GENERAL SANTOS CITY (MindaNews/29 February) – In the 7th week and after 25 days of the impeachment trial the prosecution rested its case against Chief Justice Renato C. Corona having prosecuted only Articles 2, 3 and 7 of the impeachment complaint. The move was a surprise but a welcomed one.
While Articles 1, 4, 5, 6 and 8 will no longer be prosecuted, the prosecution reserves its right to present more evidence to strengthen Article 2 should the Supreme Court lift the Temporary Restraining Order against the disclosure of Corona’s dollar deposits. The hearing on merits of Corona’s petition is expected to be over soon.
With the surprise move comes the question: So, what now?
The prosecution is confident of having presented a strong case – Article 2 alone being enough to convict Corona. The defense has dismissed this claim – no substantial evidence has been presented. These are normal reflexes of contending sides at the midpoint of any judicial trial, especially in criminal cases.
How grounded is the prosecution’s confidence?
Former Dean Raul Pangalangan of the University of the Philippines College of Law told ANC (ABS-CBN News Channel): “Prosecution [is] strongest in Article 2; weaker on Articles 3 and 7 both on factual and legal [angles].” It is the make-or-break issue in the impeachment complaint, ANC observed. (ABS-CBNews.com, February 28, 2012).
How will Corona and his defense refute the prosecution evidence on Article 2? Let’s all watch. The defense’s assurance it will is most interesting.
Let’s review Article 2 and the prosecution evidence.
Article XI, Section 17 of the 1987 Constitution provides that: “A public officer or employee shall, upon assumption of office and as often thereafter as may be required by law, submit a declaration under oath of his assets, liabilities, and net worth.”
Republic Act 6713 (Approved: February 20, 1989) states in Section 8: “Public officials and employees have an obligation to accomplish and submit declarations under oath of, and the public has the right to know, their assets, liabilities, net worth and financial and business interest including those of their spouses and of unmarried children under eighteen (18) years of age.” Subsection A details the content of the SALN and requires the yearly filing “on or before April 30”.
In prosecuting Article 2, the prosecution has shown that Corona’s SALNs from 2002, the year he was appointed Supreme Court justice, until 2010 did not reflect correctly his “assets, liabilities and net worth”. Not all his real properties were included with those included undervalued compared to the acquisition costs. Only a lesser percentage of his bank deposits were reported. His real property and cash assets recorded in the Register of Deeds and in the banks were beyond his known personal resources.
That he violated Article XI, Section 17 of the Constitution and Section 8 of RA 6713 has been established. That by this Corona “committed culpable violation of the Constitution and/or betrayed the public trust” is yet for the prosecution to recapitulate relevant to the charge and for the defense to refute. Either Corona is dismissed or retained as Chief Justice.
But the defense’s burden is not easy. Corona is accused of violating the Constitution and RA 6713, not for amassing ill-gotten wealth. The defense can prove as legally acquired Corona’s real property and cash in the banks. That is not the burden in Article 2. In fact, the more the defense justifies Corona’s bank deposits – including the dollar deposits Corona has promised to disclose “in due time” – the more it admits his dishonesty in filing his SALNs, the wide disparity between his declared and real wealth.
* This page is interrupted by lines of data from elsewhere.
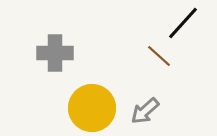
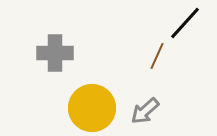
black line: moved 2 px right
brown line: moved 2 px left; rotated 72 degrees clockwise
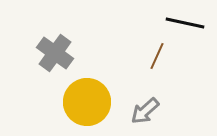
black line: rotated 60 degrees clockwise
gray cross: rotated 36 degrees clockwise
yellow circle: moved 5 px left, 6 px up
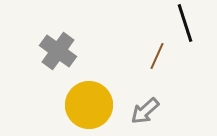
black line: rotated 60 degrees clockwise
gray cross: moved 3 px right, 2 px up
yellow circle: moved 2 px right, 3 px down
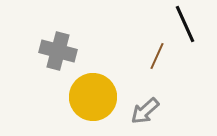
black line: moved 1 px down; rotated 6 degrees counterclockwise
gray cross: rotated 21 degrees counterclockwise
yellow circle: moved 4 px right, 8 px up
Yet, the prosecution is far from sure to have Corona dismissed. The defense, besides presenting evidence, will vigorously attack the prosecution evidence from its weakest point – technicality, invoking the Rules of Evidence. If it can have the prosecution evidence dismissed by technicality, it may not need present its own evidence.
The prosecution has a strong case if its evidence is admitted. But this is not enough. Will two-thirds or 18 of the 23 senators-judges – the number needed to convict Corona – agree with its evidence? More than truthfulness will determine the final judgment of the senators sitting as judges.
As Impeachment Court chairman Sen. Juan Ponce Enrile advised the prosecution and defense this afternoon (February 29) – obviously, more against the prosecution — not to prejudge the impeachment trial based on their respective evidences: “No one can be sure of the outcome of this case even if you’ve presented your evidence. We will wait for the completion of the entire trial until the judgment can be pronounced.”
So, what now? Corona has as much confidence to be acquitted as the prosecution has of his dismissal. It is the Impeachment Court that will weigh the opposing evidences; its decision is final and not appealable.
The prosecution has, indeed, a strong case. But prudence should have restrained it from pronouncing its confidence to convict Corona. While this pronouncement may have elated the anti-Corona constituents, it has to some degree offended the Impeachment Court – an error too risky to commit at this time. – (Patricio P. Diaz/MindaNews.)